START Excerpted data

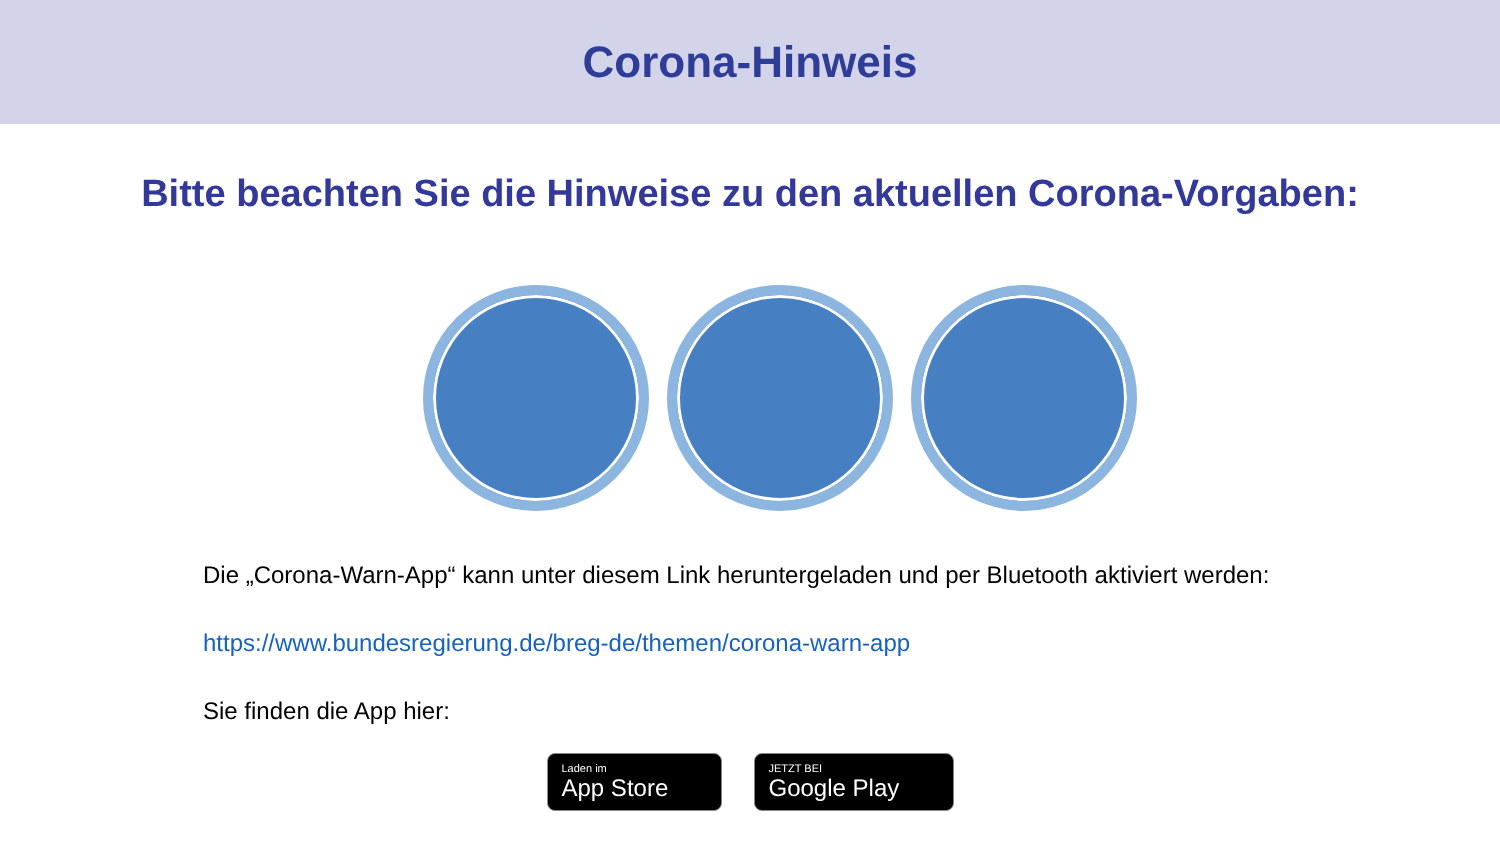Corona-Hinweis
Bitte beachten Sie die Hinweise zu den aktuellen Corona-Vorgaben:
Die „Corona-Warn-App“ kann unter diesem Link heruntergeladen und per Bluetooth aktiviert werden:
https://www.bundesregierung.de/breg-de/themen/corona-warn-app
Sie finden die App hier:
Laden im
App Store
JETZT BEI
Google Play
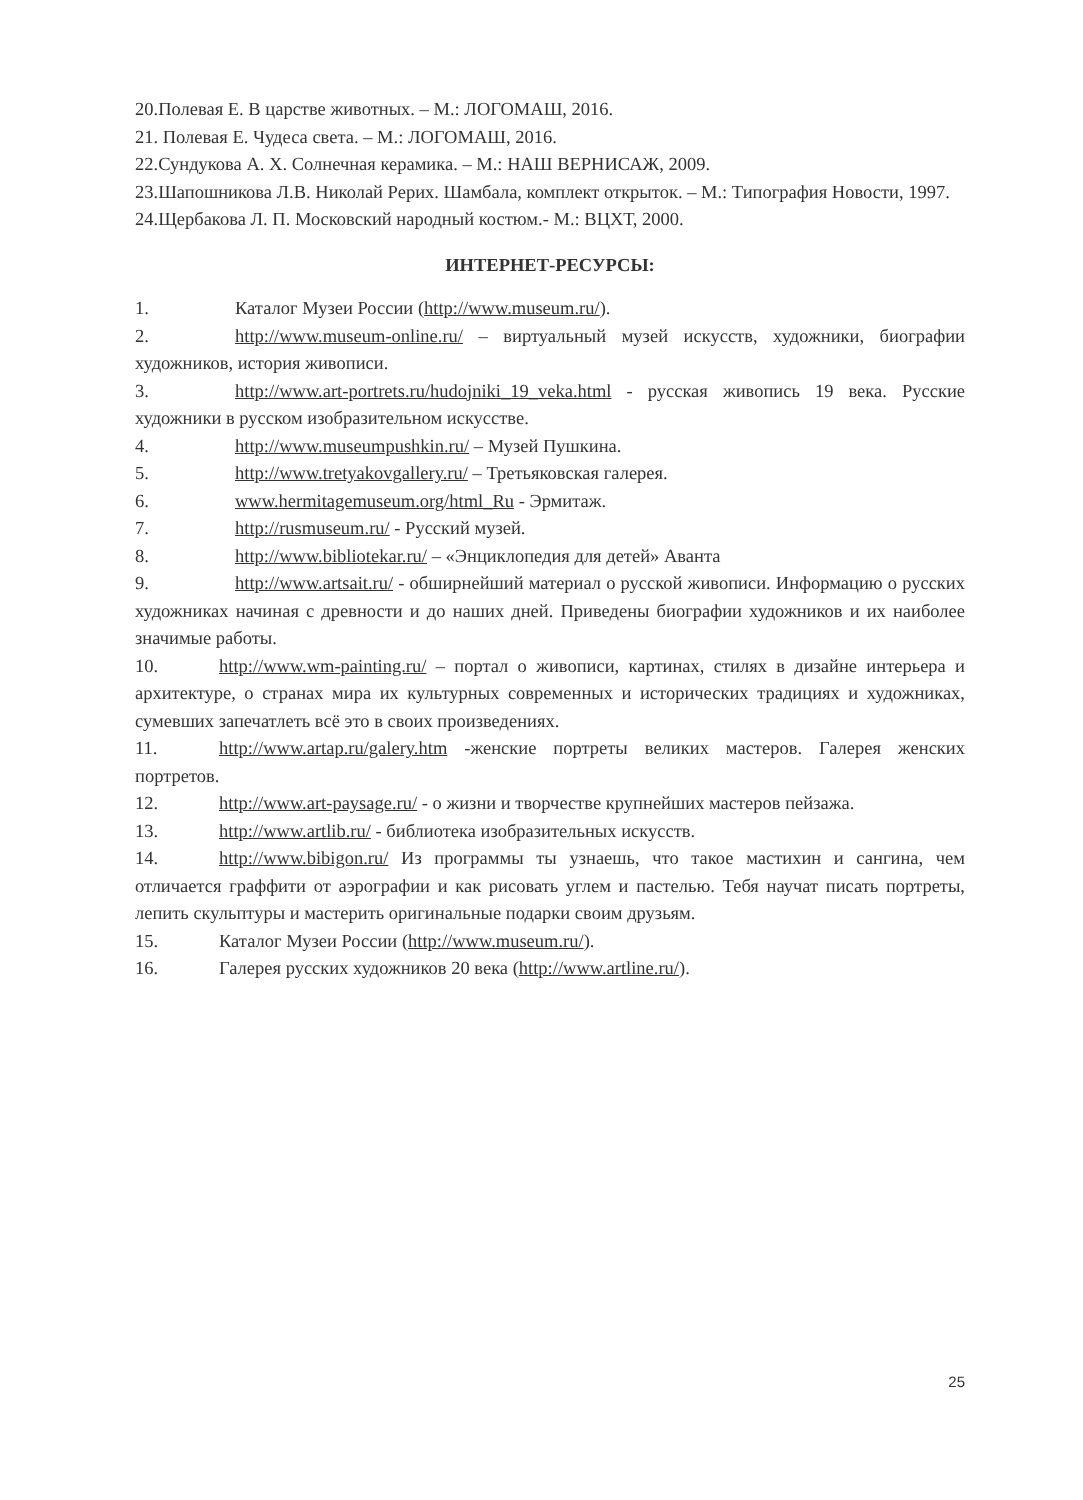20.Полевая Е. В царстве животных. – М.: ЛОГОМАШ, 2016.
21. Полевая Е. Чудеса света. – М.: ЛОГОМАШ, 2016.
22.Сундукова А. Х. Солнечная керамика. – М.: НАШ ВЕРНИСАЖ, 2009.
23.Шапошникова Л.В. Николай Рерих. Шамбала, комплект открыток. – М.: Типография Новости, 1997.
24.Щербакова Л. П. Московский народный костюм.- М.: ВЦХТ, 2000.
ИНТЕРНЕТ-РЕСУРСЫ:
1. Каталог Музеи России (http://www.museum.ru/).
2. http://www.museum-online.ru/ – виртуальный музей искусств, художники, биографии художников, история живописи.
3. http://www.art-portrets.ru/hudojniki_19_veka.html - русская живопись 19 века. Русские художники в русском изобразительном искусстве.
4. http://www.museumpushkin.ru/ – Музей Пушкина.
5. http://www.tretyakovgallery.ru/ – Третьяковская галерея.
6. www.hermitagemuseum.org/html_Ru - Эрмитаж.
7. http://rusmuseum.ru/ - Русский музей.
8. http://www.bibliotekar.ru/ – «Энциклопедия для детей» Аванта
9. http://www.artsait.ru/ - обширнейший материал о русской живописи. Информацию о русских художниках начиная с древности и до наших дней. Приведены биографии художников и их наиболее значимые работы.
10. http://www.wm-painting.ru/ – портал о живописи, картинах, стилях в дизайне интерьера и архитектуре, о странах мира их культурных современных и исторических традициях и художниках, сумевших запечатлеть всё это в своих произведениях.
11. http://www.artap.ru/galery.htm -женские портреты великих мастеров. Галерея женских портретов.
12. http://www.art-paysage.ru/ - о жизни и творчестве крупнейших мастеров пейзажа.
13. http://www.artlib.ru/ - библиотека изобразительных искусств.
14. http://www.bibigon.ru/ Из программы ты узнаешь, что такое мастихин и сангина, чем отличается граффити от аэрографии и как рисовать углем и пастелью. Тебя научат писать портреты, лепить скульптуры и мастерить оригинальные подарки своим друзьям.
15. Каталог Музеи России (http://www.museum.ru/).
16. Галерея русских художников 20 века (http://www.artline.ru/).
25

END Excerpted data

# What is expected:
Among the entries above, locate the lines containing "6. www.hermitagemuseum.org/html_Ru - Эрмитаж." and "10. http://www.wm-painting.ru/ –", and transcribe exactly those two lines and all lines between.

# Written answer:
6. www.hermitagemuseum.org/html_Ru - Эрмитаж.
7. http://rusmuseum.ru/ - Русский музей.
8. http://www.bibliotekar.ru/ – «Энциклопедия для детей» Аванта
9. http://www.artsait.ru/ - обширнейший материал о русской живописи. Информацию о русских художниках начиная с древности и до наших дней. Приведены биографии художников и их наиболее значимые работы.
10. http://www.wm-painting.ru/ – портал о живописи, картинах, стилях в дизайне интерьера и архитектуре, о странах мира их культурных современных и исторических традициях и художниках, сумевших запечатлеть всё это в своих произведениях.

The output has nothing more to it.